Les stratégies nucléaires américaines évoluent selon la perception des menaces et les percées technologiques, d'autant plus que les États-Unis se veulent la première puissance impériale du monde. Nous pouvons établir une chronologie, ou plutôt une logique historique - quoiqu'en la matière l'ouverture d'archives encore secrètes peuvent changer parfois les données de la vérité historique - de cette évolution, du monopole nucléaire de 1945 à une sorte de marginalisation de l'instrument atomique d'aujourd'hui.
Si nous nous attardons sur cette évolution, c'est surtout pour comprendre comment différents éléments internes et externes aux États-Unis, diplomatiques, technologiques, politiciens, économiques... ont pu déterminer la stratégie déclaratoire. On pourrait faire une étude sur les éléments de certaines courses aux armements antérieures à la Seconde Guerre Mondiale, et sans doute, les futures évolutions de la stratégie mettent en jeu également des éléments aussi divers, dans une logique conflictuelle et qui peut paraître sur le moment extrêmement chaotique. Aussi, ce que les auteurs découvrent en étudiant les méandres des stratégies nucléaires, on pourrait sans doute également le retrouver pour des stratégies qui ne concernent pas ou concernent marginalement des armements nucléaires. L'importance des stratégies nucléaires résident dans le fait que ce sont les premières stratégies véritablement mondiales.

Données affichées →

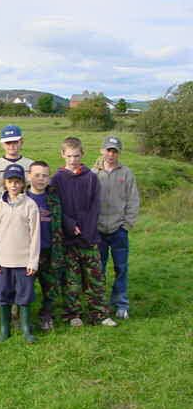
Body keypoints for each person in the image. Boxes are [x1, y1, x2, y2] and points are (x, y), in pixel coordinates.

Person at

Consignes de l'exercice →
1. Reproduisez le passage de l'extrait qui commence par « Les stratégies nucléaires » et va jusqu'à « l'instrument atomique d'aujourd'hui. ».
2. Résumez l'extrait en deux phrases.
3. Traduisez en anglais cette phrase de l'extrait : « Les stratégies nucléaires américaines évoluent selon la perception des menaces et les percées technologiques, d'autant plus que les États-Unis se veulent la première puissance impériale du monde. »

Réponses par numéro →
1.
Les stratégies nucléaires américaines évoluent selon la perception des menaces et les percées technologiques, d'autant plus que les États-Unis se veulent la première puissance impériale du monde. Nous pouvons établir une chronologie, ou plutôt une logique historique - quoiqu'en la matière l'ouverture d'archives encore secrètes peuvent changer parfois les données de la vérité historique - de cette évolution, du monopole nucléaire de 1945 à une sorte de marginalisation de l'instrument atomique d'aujourd'hui.

2. Les stratégies nucléaires des États-Unis ont changé selon la perception des menaces et les progrès techniques, du monopole nucléaire de 1945 à une sorte de marginalisation de l'arme atomique aujourd'hui. Cette évolution montre comment des éléments internes et externes, diplomatiques, technologiques, politiciens ou économiques, ont déterminé la stratégie déclaratoire, et son importance tient au fait que ce sont les premières stratégies vraiment mondiales.

3. American nuclear strategies evolve according to the perception of threats and technological breakthroughs, all the more so as the United States sees itself as the world's leading imperial power.